Ion Beam Modification and Analysis in Contemporary Materials Research

24 Jun 2025, 09:00
55m
Sinaia, Romania

Sinaia, Romania

Hotel International**** 1st. Avram Iancu Street, Sinaia 106100, Romania

Speaker

Dr Stefan Facsko (Helmholtz-Zentrum Dresden-Rossendorf)

Description

The Ion Beam Center (IBC) at the Helmholtz-Zentrum Dresden-Rossendorf (HZDR) is a leading European user facility for both fundamental and application-oriented research in physics and materials science using ion beams.

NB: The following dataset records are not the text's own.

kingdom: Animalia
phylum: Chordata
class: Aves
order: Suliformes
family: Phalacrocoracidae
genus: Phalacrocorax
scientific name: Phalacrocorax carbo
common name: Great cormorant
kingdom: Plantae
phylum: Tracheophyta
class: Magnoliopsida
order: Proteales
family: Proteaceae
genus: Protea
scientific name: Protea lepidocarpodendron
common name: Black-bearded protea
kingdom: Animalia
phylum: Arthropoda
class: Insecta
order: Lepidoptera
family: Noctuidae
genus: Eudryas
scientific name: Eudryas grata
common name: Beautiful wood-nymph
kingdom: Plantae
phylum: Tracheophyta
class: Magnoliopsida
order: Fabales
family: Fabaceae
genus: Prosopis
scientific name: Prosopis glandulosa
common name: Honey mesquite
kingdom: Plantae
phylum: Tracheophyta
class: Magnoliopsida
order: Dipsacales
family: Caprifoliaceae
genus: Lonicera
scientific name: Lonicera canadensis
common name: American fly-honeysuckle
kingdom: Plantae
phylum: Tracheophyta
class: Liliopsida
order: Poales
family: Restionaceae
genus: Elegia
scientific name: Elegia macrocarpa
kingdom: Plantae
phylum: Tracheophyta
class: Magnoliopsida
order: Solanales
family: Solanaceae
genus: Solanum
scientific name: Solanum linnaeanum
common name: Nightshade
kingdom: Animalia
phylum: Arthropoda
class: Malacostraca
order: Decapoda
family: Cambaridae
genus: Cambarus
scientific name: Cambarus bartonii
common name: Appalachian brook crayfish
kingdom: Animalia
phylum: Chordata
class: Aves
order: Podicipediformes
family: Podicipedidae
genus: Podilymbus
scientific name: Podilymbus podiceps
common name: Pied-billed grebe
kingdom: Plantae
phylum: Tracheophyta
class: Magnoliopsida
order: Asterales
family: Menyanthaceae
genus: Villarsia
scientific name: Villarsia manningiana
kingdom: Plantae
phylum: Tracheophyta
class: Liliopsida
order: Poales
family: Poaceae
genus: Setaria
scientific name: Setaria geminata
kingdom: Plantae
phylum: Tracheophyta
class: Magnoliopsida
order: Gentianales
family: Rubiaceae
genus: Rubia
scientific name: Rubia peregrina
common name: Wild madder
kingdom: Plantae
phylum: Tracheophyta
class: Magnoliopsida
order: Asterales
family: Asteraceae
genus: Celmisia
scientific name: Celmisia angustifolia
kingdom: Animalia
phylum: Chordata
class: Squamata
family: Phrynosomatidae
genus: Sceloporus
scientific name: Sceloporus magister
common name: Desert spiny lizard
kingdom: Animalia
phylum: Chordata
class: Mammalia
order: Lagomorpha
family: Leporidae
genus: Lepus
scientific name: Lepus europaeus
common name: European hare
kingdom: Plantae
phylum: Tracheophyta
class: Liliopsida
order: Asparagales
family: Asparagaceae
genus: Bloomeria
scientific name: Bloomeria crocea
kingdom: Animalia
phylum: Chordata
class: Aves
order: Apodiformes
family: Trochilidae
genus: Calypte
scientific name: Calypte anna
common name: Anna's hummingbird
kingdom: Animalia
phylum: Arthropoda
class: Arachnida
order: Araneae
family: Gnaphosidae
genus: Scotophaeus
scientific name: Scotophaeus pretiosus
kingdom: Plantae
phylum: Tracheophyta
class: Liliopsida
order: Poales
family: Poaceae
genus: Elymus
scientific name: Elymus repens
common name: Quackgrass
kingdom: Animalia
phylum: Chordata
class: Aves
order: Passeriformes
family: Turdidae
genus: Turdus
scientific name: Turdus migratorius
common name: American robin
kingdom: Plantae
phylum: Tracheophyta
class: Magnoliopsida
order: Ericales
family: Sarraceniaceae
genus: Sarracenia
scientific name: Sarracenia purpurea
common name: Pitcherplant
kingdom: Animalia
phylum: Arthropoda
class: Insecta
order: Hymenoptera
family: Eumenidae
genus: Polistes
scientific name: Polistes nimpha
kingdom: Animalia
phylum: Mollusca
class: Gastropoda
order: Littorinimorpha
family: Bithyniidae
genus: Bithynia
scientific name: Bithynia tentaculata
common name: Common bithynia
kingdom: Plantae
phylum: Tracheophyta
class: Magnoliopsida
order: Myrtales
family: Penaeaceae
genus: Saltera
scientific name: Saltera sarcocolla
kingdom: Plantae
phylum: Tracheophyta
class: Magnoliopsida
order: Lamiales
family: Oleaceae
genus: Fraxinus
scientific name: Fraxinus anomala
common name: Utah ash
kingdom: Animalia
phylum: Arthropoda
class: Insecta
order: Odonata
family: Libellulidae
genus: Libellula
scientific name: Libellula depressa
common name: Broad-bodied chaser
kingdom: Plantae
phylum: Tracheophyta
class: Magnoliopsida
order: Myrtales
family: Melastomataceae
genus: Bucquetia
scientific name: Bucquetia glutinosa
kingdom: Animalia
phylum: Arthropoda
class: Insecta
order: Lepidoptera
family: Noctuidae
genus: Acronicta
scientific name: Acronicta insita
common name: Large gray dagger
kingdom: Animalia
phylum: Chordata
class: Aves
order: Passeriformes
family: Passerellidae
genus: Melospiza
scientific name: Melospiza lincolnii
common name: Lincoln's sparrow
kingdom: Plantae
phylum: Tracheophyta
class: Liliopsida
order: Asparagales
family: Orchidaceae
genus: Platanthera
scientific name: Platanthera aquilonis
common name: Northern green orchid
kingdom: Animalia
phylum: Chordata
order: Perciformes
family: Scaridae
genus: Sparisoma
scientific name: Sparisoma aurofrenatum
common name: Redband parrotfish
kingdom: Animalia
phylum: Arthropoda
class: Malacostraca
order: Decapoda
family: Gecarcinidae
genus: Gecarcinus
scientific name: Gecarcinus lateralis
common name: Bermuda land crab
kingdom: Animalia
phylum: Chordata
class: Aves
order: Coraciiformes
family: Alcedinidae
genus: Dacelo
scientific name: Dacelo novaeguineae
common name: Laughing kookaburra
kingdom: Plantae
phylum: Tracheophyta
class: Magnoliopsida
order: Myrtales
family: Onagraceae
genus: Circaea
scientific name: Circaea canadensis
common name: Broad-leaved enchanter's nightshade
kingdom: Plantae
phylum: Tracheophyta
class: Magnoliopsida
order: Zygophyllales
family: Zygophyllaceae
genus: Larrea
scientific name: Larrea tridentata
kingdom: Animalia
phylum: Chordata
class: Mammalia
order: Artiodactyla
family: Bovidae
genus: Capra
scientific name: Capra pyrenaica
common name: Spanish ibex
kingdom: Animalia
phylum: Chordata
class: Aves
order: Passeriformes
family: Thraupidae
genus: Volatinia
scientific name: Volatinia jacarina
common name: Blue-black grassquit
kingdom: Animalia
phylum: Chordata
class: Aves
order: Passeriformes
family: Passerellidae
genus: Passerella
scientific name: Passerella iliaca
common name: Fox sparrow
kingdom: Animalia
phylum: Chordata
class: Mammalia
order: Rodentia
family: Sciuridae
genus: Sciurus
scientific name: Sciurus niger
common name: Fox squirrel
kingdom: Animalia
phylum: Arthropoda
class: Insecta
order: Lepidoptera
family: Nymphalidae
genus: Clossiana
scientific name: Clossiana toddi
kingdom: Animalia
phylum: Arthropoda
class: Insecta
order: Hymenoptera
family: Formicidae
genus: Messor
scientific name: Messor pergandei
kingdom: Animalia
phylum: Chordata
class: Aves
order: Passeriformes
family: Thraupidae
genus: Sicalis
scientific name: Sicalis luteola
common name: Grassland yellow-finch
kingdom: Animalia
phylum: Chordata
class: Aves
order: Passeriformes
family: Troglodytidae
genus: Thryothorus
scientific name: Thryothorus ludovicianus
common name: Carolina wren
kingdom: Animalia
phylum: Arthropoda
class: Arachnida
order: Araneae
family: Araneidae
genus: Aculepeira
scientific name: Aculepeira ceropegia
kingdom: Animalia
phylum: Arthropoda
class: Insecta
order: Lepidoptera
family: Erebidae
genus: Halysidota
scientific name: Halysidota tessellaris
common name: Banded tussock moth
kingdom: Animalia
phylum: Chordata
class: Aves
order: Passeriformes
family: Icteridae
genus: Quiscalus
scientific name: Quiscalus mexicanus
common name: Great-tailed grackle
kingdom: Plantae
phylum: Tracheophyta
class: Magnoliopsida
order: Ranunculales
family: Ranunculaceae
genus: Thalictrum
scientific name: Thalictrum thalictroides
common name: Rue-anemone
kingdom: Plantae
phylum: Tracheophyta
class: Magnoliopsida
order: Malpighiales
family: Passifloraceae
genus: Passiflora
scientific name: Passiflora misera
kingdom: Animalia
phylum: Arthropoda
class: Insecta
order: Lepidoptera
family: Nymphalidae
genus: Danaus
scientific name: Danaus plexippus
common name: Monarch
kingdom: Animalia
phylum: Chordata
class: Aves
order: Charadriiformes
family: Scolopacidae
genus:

The IBC operates a comprehensive suite of accelerators, implanters, and low-energy machines, offering broad, focused, and highly charged ion beams across a wide energy range—from 25 eV to 50 MeV—and covering almost all stable elements. These facilities support a wide range of ion beam analysis (IBA) and ion beam modification techniques, made available free of charge to users from academia, while partnerships with industry are facilitated through the HZDR spin-off, HZDR Innovation GmbH. The IBC’s research portfolio focuses on modifying and analyzing novel materials for applications in information technology, electronics, and energy systems. Ion beams serve as a powerful, universal tool for surface and interface modification, enabling precise tuning of material properties at the nanoscale. A key strength of the IBC lies in its broad portfolio of IBA methods, which enable quantitative, often standard-free, compositional analysis and depth profiling of surface layers with sub-micrometer resolution. Techniques such as Rutherford Backscattering Spectrometry (RBS), Elastic Recoil Detection (ERD), and Proton Induced X-ray Emission (PIXE) are routinely employed to study ultra-shallow implantation profiles, interface inter-diffusion, diffusion barriers, and implantation-induced damage. Recent instrumentation upgrades have extended the spatial resolution of IBA significantly: for example, by integrating IBA capabilities into a Helium Ion Microscope (HIM), where He or Ne beams can be focused to below 1 nm. In this setup, time-of-flight (TOF) detection in RBS mode has achieved lateral resolutions of 100 nm, and Secondary Ion Mass Spectrometry (SIMS) using Ne ions has pushed resolution even further, below 100 nm. These advances open new frontiers for high-resolution, spatially resolved materials characterization. This lecture will provide an overview of the current research activities and methodological developments at the IBC, with a particular focus on recent advances in ion beam analysis and modification for applications in surface engineering and emerging material systems such as 2D materials.